Mahasiswa pada awalnya marah pada Soeharto yang membiarkan KAMI (Kesatuan Aksi Mahasiswa Indonesia) dibubarkan. Tapi Soeharto ketika itu dengan tenang menjawab, "Kalau kalian ingin saya yang memimpin, ... kalian ikut cara saya. Kita harus mundur satu langkah. ... Sekali-sekali, kita harus bergerak ke samping. Kalau kalian tidak dapat mengikuti saya, silahkan benturkan kepala kalian pada tembok" (h.64).
Supersemar adalah capaian “tiga perempat jalan. Dengan itu, PKI dilarang, kabinet dirombak, dan meteri yang prokomunis disingkirkan” (h.70). Dari Jusuf Wanandi saya baru mengetahui bahwa di masa genting itu, ‘musuh’ para aktivis yang berada di belakang Soeharto adalah Tjakrabirawa. Tidak itu saja, mereka juga harus head to head dengan kelompok mahasiswa yang pro komunis seperti GMNI-ASU (Gerakan Mahasiswa Nasional Indonesia Ali Surachman) dan Baja (Banteng Jakarta).

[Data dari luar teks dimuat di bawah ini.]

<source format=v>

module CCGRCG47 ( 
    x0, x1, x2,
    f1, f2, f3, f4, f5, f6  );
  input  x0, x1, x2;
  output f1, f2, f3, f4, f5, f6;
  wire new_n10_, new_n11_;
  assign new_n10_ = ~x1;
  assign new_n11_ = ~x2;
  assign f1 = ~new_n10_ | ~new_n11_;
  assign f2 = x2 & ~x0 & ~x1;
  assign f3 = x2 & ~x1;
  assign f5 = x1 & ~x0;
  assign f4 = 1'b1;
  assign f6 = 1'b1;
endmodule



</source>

Di sisi lain, kepercayaan publik pada Soekarno terus tergerus. Ia mengambil langkah yang tidak populis seperti mengumumkan kenaikan harga bahan bakar minyak di awal tahun 1966, sementara laju inflasi ketika itu mencapai 660 persen. Pada pelantikan kabinet 20 Februari 1966 ––yang dilakukan Soekarno untuk memenuhi Tritura (Tiga Tuntutan Rakyat), mahasiswa melakukan aksi menggembosi semua ban kendaraan. Jakarta macet total. Banyak yang urung ke istana. Menteri Perdagangan Jenderal Soekendro terpaksa datang naik sepeda.

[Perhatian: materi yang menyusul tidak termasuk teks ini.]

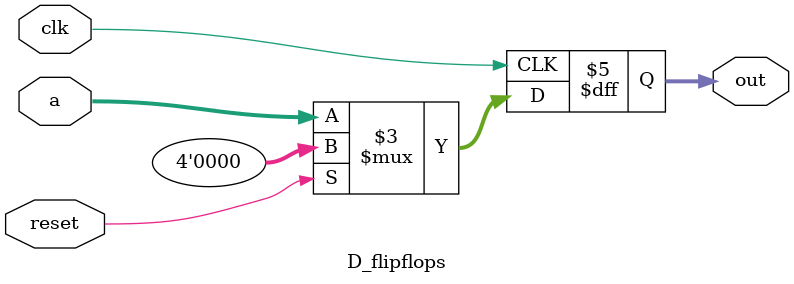
<source format=sv>
module counter #(parameter WIDTH = 4) (
    input logic clk,
    input logic reset,
    output logic clear,
    output logic [WIDTH-1:0] D_out,
    output logic [WIDTH-1:0] mux_out,  
    output logic [WIDTH-1:0] Q
);
    incrementer incr1(.val(Q), .reset(reset), .incr(D_out));
    mux2x1 mux1(.a(D_out), .b(4'h0), .sel(clear), .out(mux_out));
    comparater cmp1(.a(Q), .b(4'hd), .clear(clear));
    D_flipflops dff1(.a(mux_out), .clk(clk), .reset(reset), .out(Q));

endmodule


module mux2x1 #(parameter WIDTH = 4) ( 
    input logic [WIDTH-1:0] a,
    input logic [WIDTH-1:0] b,
    input logic sel,
    output logic [WIDTH-1:0] out
);

    always_comb begin
        case(sel)
            1'h0: out = a;
            1'h1: out = b;
            default: out = 4'hx;
        endcase
    end
endmodule

module incrementer #(parameter WIDTH = 4) (
    input logic [WIDTH-1:0] val,
    input logic reset,
    output logic [WIDTH-1:0] incr
);

    always_comb begin
        if (reset) begin
            incr = 0;
        end else begin
            incr = val + 1;
        end
    end

endmodule

module comparater #(parameter WIDTH = 4) (
    input logic [WIDTH-1:0] a,
    input logic [WIDTH-1:0] b,
    output logic clear
);

    always_comb begin
        if (a == b) begin
            clear = 1;
        end else begin
            clear = 0;
        end
    end

endmodule

module D_flipflops #(parameter WIDTH = 4) (
    input logic [WIDTH-1:0] a,
    input logic clk, reset,
    output logic [WIDTH-1:0] out
);

    always_ff @(posedge clk) begin
        if (reset) begin
            out <= #1 0;
        end else begin
            out <= #1 a;
        end
    end

endmodule

</source>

Mengapa para aktivis menggalang dukungan untuk Soeharto? Harry Tjan* dan Mashuri** pernah ditanya oleh Sri Sultan Hamengku Buwono IX pada November 1965. Kata Sultan, "Kalian yakin dengan pilihan itu? Kalian tahu apa arti namanya? Harta" (h.71). Tetapi mereka menjawab, "Soeharto adalah satu-satunya yang berani melawan Bung Karno pada saat negara tengah kritis. Sri Sultan setuju" (h.71). Dia kemudian menjadi Wakil Presiden tahun 1973-1978. @aswan
Catatan:
Tulisan ini disusur berdasarkan kesaksian Jusuf Wanandi tahun 2012 dalam memoarnya Shades of Grey: A Political Memoir of Modern Indonesia 1965-1998. Nanti dua tahun kemudian barulah buku ini diterjemahkan ke dalam bahasa Indonesia. Halaman yang dicantumkan dalam artikel merujuk pada buku berbahasa Indoensia terbitan Kompas (2014).
*) Bisa jadi yang dimaksud adalah aktivis Katolik, Harry Tjan Silalahi.

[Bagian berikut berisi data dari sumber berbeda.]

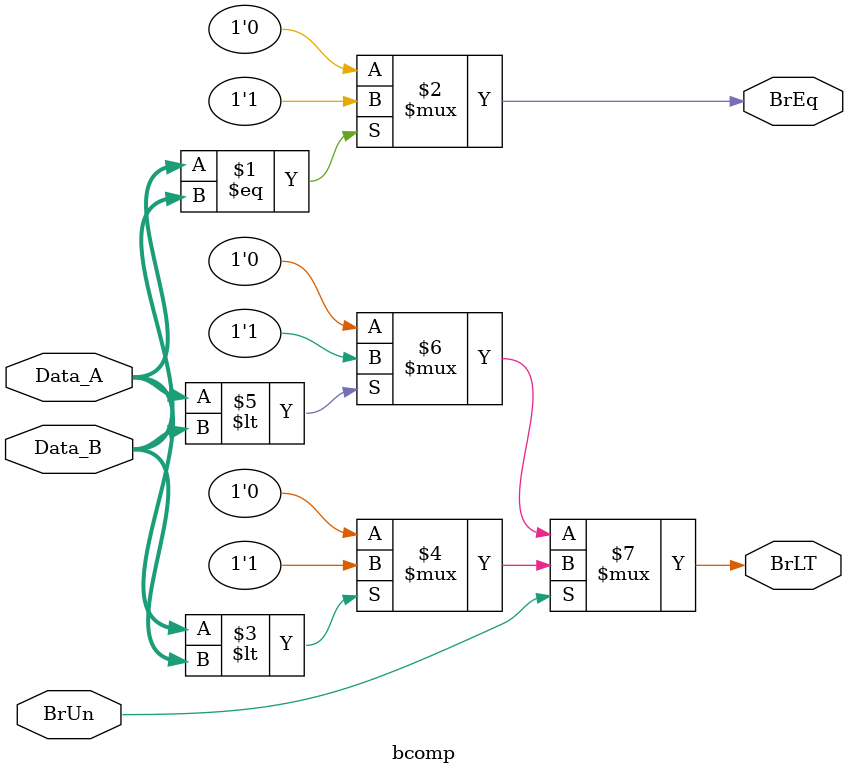
<source format=v>
module bcomp #(parameter WIDTH = 5, AWIDTH = 32, DWIDTH = 32)(
	
	//INPUTS TO THE BRANCH-COMPARATOR
	input [DWIDTH-1:0] Data_A, Data_B,
	input BrUn,
	

	//OUTPUTS FROM THE BRANCH-COMPARATOR
	output BrEq, BrLT

);

	assign BrEq = (Data_A == Data_B) ? 1'b1 : 1'b0;
	assign BrLT = BrUn ? ((Data_A < Data_B) ? 1'b1 : 1'b0) : ($signed($signed(Data_A) < Data_B) ? 1'b1 : 1'b0);

endmodule

</source>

**) Mungkin yang dimaksud adalah Mashuri Saleh, Menteri Departemen Perguruan Tinggi dan Ilmu Pengetahuan Indonesia masa Soekarno (Maret - Juli 1966). Dia tetangga Soeharto yang menyaksikan dan melaporkan gerakan-gerakan militer yang mencurigakan di daerah Jakarta Pusat pada 1 Oktober 1965.